#### [Activity]
Reproduce every row below word for word, without changing any line.

Start of Input data

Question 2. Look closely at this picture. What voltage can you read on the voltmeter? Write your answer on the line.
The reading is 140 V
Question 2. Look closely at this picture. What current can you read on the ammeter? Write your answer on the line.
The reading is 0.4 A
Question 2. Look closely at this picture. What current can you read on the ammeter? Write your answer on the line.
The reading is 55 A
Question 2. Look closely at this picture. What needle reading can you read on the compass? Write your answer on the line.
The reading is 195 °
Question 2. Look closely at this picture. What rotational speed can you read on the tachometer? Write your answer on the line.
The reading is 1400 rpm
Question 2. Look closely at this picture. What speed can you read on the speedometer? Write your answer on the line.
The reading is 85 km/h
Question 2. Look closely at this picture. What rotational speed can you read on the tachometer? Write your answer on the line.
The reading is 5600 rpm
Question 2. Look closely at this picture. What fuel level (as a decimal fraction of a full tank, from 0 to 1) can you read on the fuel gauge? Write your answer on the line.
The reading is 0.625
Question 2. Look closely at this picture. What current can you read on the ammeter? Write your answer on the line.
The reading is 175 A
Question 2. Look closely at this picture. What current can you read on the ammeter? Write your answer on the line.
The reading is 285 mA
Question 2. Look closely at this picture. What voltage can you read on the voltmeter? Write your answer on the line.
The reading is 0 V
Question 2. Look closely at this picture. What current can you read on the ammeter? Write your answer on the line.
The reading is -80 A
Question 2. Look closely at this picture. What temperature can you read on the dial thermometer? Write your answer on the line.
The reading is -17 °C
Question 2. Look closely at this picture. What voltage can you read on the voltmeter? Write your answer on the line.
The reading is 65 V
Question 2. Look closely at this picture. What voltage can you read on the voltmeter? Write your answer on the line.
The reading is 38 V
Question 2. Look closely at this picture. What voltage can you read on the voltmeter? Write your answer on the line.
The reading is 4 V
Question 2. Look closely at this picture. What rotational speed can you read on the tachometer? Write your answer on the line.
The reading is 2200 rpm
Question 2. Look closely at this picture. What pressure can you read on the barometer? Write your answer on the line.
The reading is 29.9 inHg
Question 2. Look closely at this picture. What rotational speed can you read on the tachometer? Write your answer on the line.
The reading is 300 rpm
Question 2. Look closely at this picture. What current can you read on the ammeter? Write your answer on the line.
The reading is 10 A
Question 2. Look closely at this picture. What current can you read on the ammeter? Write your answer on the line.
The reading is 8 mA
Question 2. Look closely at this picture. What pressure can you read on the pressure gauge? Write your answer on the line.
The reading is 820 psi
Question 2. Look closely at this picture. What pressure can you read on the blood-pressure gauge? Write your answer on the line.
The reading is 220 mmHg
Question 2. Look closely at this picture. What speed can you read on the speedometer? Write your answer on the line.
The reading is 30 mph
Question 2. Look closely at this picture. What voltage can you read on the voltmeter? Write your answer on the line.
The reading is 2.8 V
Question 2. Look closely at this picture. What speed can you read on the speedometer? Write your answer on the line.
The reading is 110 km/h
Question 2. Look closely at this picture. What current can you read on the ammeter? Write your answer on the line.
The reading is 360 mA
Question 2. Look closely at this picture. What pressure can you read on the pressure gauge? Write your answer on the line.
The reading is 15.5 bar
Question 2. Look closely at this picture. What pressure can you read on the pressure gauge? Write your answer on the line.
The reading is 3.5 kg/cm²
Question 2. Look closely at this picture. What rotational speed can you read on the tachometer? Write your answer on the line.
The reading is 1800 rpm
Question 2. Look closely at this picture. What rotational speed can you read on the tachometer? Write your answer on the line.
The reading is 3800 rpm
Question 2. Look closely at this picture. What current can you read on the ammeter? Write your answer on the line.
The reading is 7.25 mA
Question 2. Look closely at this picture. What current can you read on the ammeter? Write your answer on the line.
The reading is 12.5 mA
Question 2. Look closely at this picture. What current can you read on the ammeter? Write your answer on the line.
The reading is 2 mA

End of Input data

#### [Answer section]
Question 2. Look closely at this picture. What voltage can you read on the voltmeter? Write your answer on the line.
The reading is 140 V
Question 2. Look closely at this picture. What current can you read on the ammeter? Write your answer on the line.
The reading is 0.4 A
Question 2. Look closely at this picture. What current can you read on the ammeter? Write your answer on the line.
The reading is 55 A
Question 2. Look closely at this picture. What needle reading can you read on the compass? Write your answer on the line.
The reading is 195 °
Question 2. Look closely at this picture. What rotational speed can you read on the tachometer? Write your answer on the line.
The reading is 1400 rpm
Question 2. Look closely at this picture. What speed can you read on the speedometer? Write your answer on the line.
The reading is 85 km/h
Question 2. Look closely at this picture. What rotational speed can you read on the tachometer? Write your answer on the line.
The reading is 5600 rpm
Question 2. Look closely at this picture. What fuel level (as a decimal fraction of a full tank, from 0 to 1) can you read on the fuel gauge? Write your answer on the line.
The reading is 0.625
Question 2. Look closely at this picture. What current can you read on the ammeter? Write your answer on the line.
The reading is 175 A
Question 2. Look closely at this picture. What current can you read on the ammeter? Write your answer on the line.
The reading is 285 mA
Question 2. Look closely at this picture. What voltage can you read on the voltmeter? Write your answer on the line.
The reading is 0 V
Question 2. Look closely at this picture. What current can you read on the ammeter? Write your answer on the line.
The reading is -80 A
Question 2. Look closely at this picture. What temperature can you read on the dial thermometer? Write your answer on the line.
The reading is -17 °C
Question 2. Look closely at this picture. What voltage can you read on the voltmeter? Write your answer on the line.
The reading is 65 V
Question 2. Look closely at this picture. What voltage can you read on the voltmeter? Write your answer on the line.
The reading is 38 V
Question 2. Look closely at this picture. What voltage can you read on the voltmeter? Write your answer on the line.
The reading is 4 V
Question 2. Look closely at this picture. What rotational speed can you read on the tachometer? Write your answer on the line.
The reading is 2200 rpm
Question 2. Look closely at this picture. What pressure can you read on the barometer? Write your answer on the line.
The reading is 29.9 inHg
Question 2. Look closely at this picture. What rotational speed can you read on the tachometer? Write your answer on the line.
The reading is 300 rpm
Question 2. Look closely at this picture. What current can you read on the ammeter? Write your answer on the line.
The reading is 10 A
Question 2. Look closely at this picture. What current can you read on the ammeter? Write your answer on the line.
The reading is 8 mA
Question 2. Look closely at this picture. What pressure can you read on the pressure gauge? Write your answer on the line.
The reading is 820 psi
Question 2. Look closely at this picture. What pressure can you read on the blood-pressure gauge? Write your answer on the line.
The reading is 220 mmHg
Question 2. Look closely at this picture. What speed can you read on the speedometer? Write your answer on the line.
The reading is 30 mph
Question 2. Look closely at this picture. What voltage can you read on the voltmeter? Write your answer on the line.
The reading is 2.8 V
Question 2. Look closely at this picture. What speed can you read on the speedometer? Write your answer on the line.
The reading is 110 km/h
Question 2. Look closely at this picture. What current can you read on the ammeter? Write your answer on the line.
The reading is 360 mA
Question 2. Look closely at this picture. What pressure can you read on the pressure gauge? Write your answer on the line.
The reading is 15.5 bar
Question 2. Look closely at this picture. What pressure can you read on the pressure gauge? Write your answer on the line.
The reading is 3.5 kg/cm²
Question 2. Look closely at this picture. What rotational speed can you read on the tachometer? Write your answer on the line.
The reading is 1800 rpm
Question 2. Look closely at this picture. What rotational speed can you read on the tachometer? Write your answer on the line.
The reading is 3800 rpm
Question 2. Look closely at this picture. What current can you read on the ammeter? Write your answer on the line.
The reading is 7.25 mA
Question 2. Look closely at this picture. What current can you read on the ammeter? Write your answer on the line.
The reading is 12.5 mA
Question 2. Look closely at this picture. What current can you read on the ammeter? Write your answer on the line.
The reading is 2 mA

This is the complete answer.